No passado e ainda recentemente multidões também seguiram
ditadores e pregadores de ideologias de força, sem jamais questionar aquelas
mortes e prisões. Hitler também dava socos e berrava suas ideias diante de
multidões sequiosas de vitória e resgate da dignidade alemã. A condenação da
Igreja às ideias de Hitler repercutiu pouco nos alemães daqueles dias. O bispo
de Mainz proibiu aos católicos inscrever-se no Partido Nazista. Se o fizessem
não seriam admitidos no sacramento. O motivo não era o ateísmo de Hitler, mas o
tipo de ateísmo que ele apregoava. A diocese de Kohln também emitiu a mesma
proibição. A Igreja não foi ouvida. Racistas e enlouquecidos acreditaram mais em
Hitler do que nos bispos. A mídia daqueles dias e o marketing poderoso do III
Reich derrotaram as cátedras episcopais. Milhões resolveram ouvir o Partido.

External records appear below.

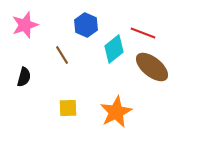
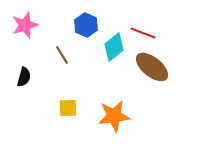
cyan diamond: moved 2 px up
orange star: moved 2 px left, 4 px down; rotated 20 degrees clockwise
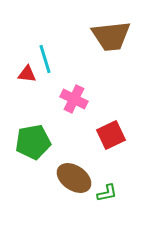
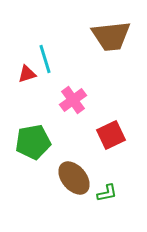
red triangle: rotated 24 degrees counterclockwise
pink cross: moved 1 px left, 1 px down; rotated 28 degrees clockwise
brown ellipse: rotated 16 degrees clockwise
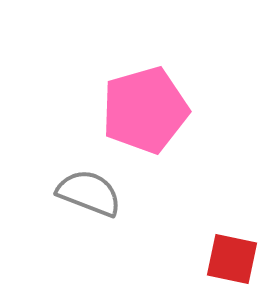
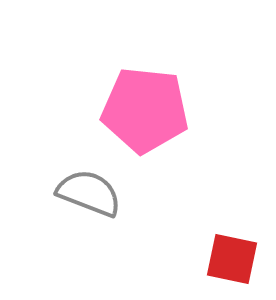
pink pentagon: rotated 22 degrees clockwise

Hitler, Stálin e Pol Pot e, não esqueçamos Fidel
Castro mataram e prenderam quem se lhes opunha. Alguns como Hitler assassinaram
sem dó nem piedade milhões de opositores ou pessoas de etnia que desprezavam.

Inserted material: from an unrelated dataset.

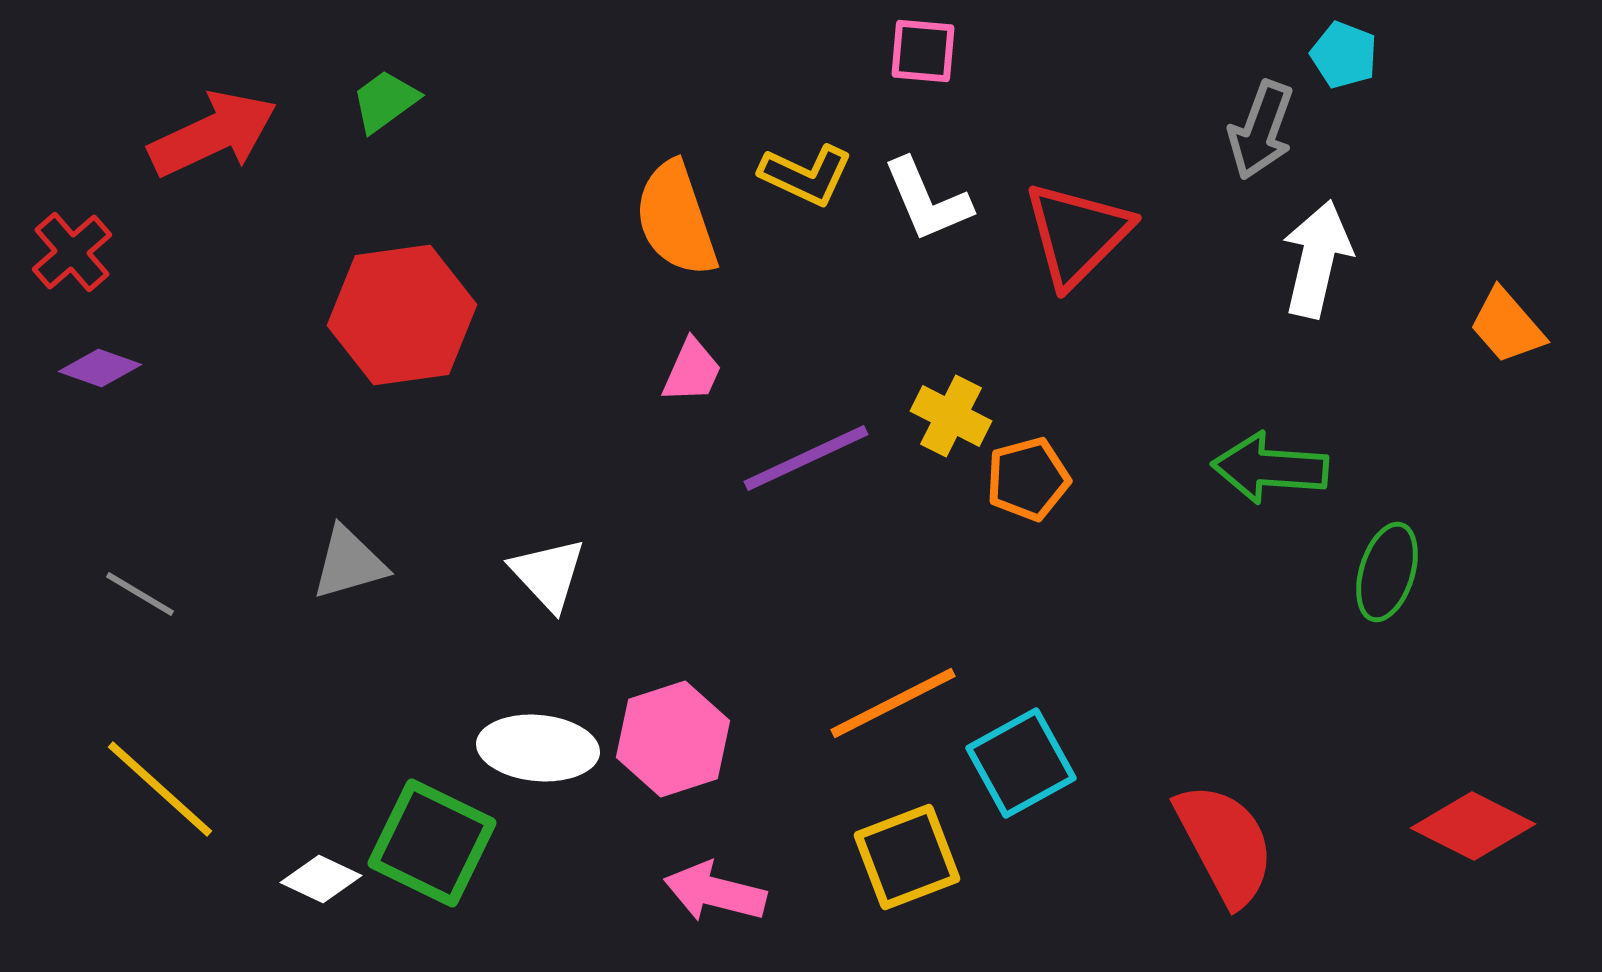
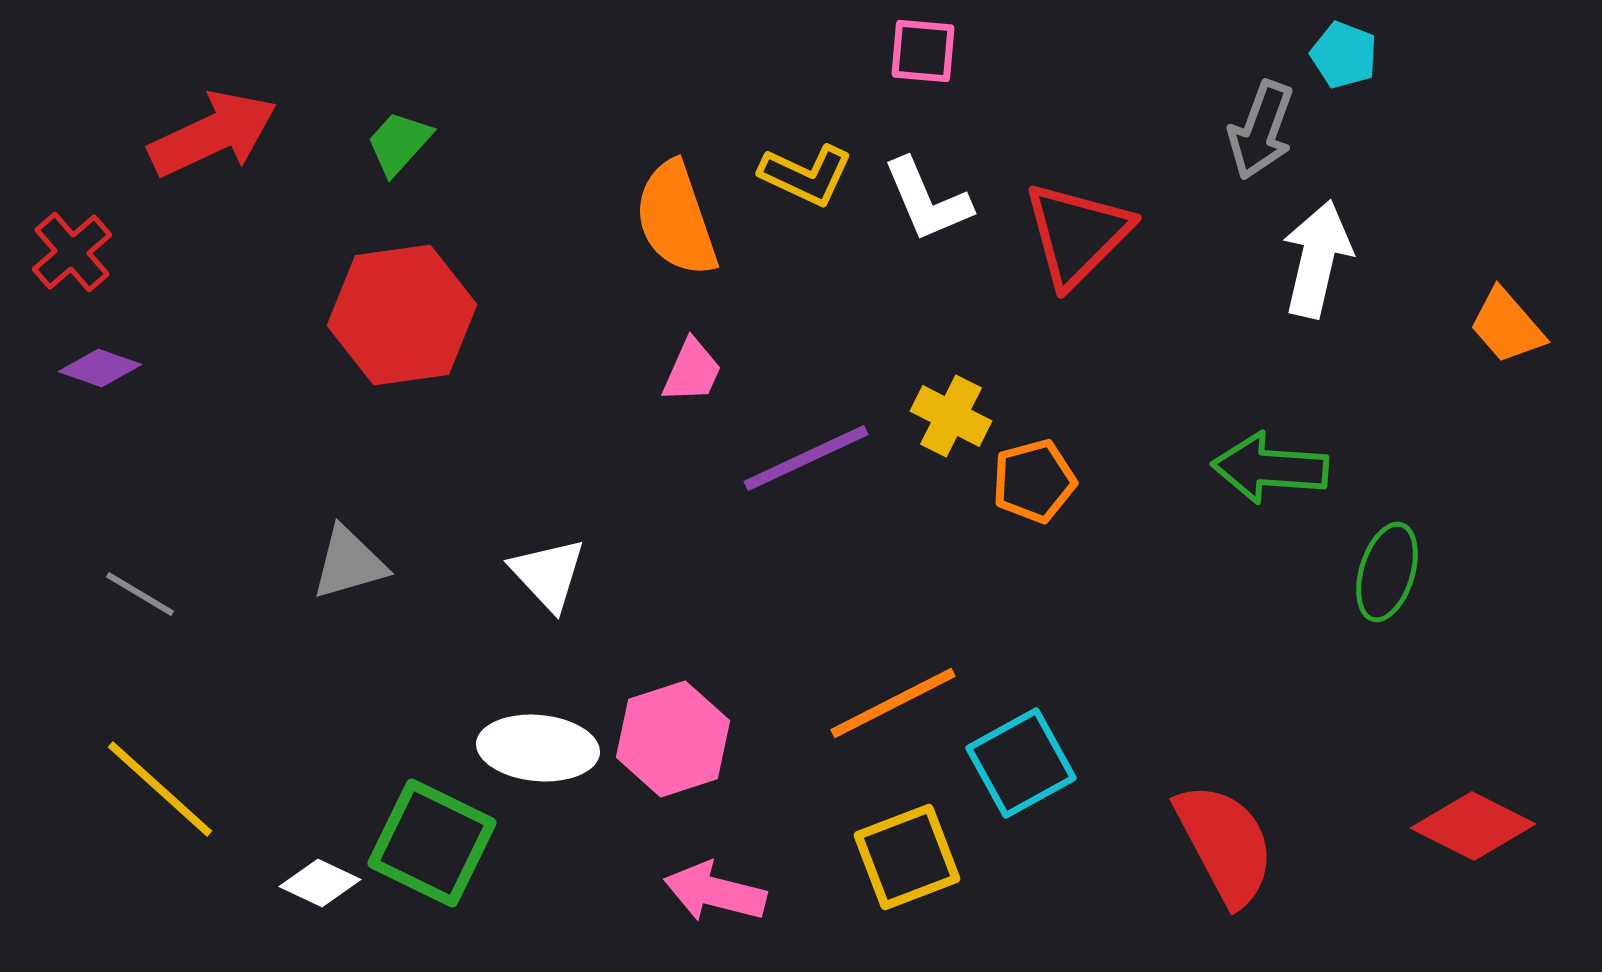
green trapezoid: moved 14 px right, 42 px down; rotated 12 degrees counterclockwise
orange pentagon: moved 6 px right, 2 px down
white diamond: moved 1 px left, 4 px down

Não o fizeram por serem ateus porque muitos ateus discordaram deles. Fizeram por
acharem que sem as armas não se disciplina um povo e não se derrota um
sistema. Bin Laden e seus seguidores, hoje, usam do mesmo
argumento! Por que dialogar se a violência os leva mais depressa aos seus
objetivos?
O nosso não é um mundo equilibrado, mas nele moram os
que não precisam de Deus e nunca precisaram e cada vez precisam menos. Moram no
mesmo planeta os que precisaram, precisam e buscam os sinais de Deus na sua
vida e no mundo. Também moram ao nosso lado os que vivem depressa, comem
depressa, querem tudo depressa e não poucas vezes também aceitam e proclamam
milagres depressa demais. A serenidade continua sendo uma das melhores provas de
que alguém de fato se encontrou. Encontrando-se é bem mais fácil encontrar
outras respostas.
Respeitemos o ateu e o crente sereno; questionemos os sôfregos,
os exigente e os gritalhões. Não é por que urrava que Hitler estava certo. E
não é porque discursava cinco a seis horas que Fidel tinha razão. Diga-se o mesmo
de outros ditadores de esquerda ou direita e pregadores que falavam com Deus 24
horas por dia!
A busca de Deus não é um jogo de crer ou não crer. E é
muito mais do que fazer torcida, xingar um ao outro e destruir o bom nome da mãe
do juiz. Crer ou descrer com fundamento é coisa para pessoas serenas. Deve ser
por isso que crentes e ateus tranquilos conseguem ser amigos. O mesmo já não se
pode afirmar dos exaltados. Não admitem que as coisas não sejam como eles as
interpretam. Se ainda não leu livros de crentes e de ateus fanáticos perdeu uma
boa chance de ver aonde levam as ojerizas e as intolerâncias!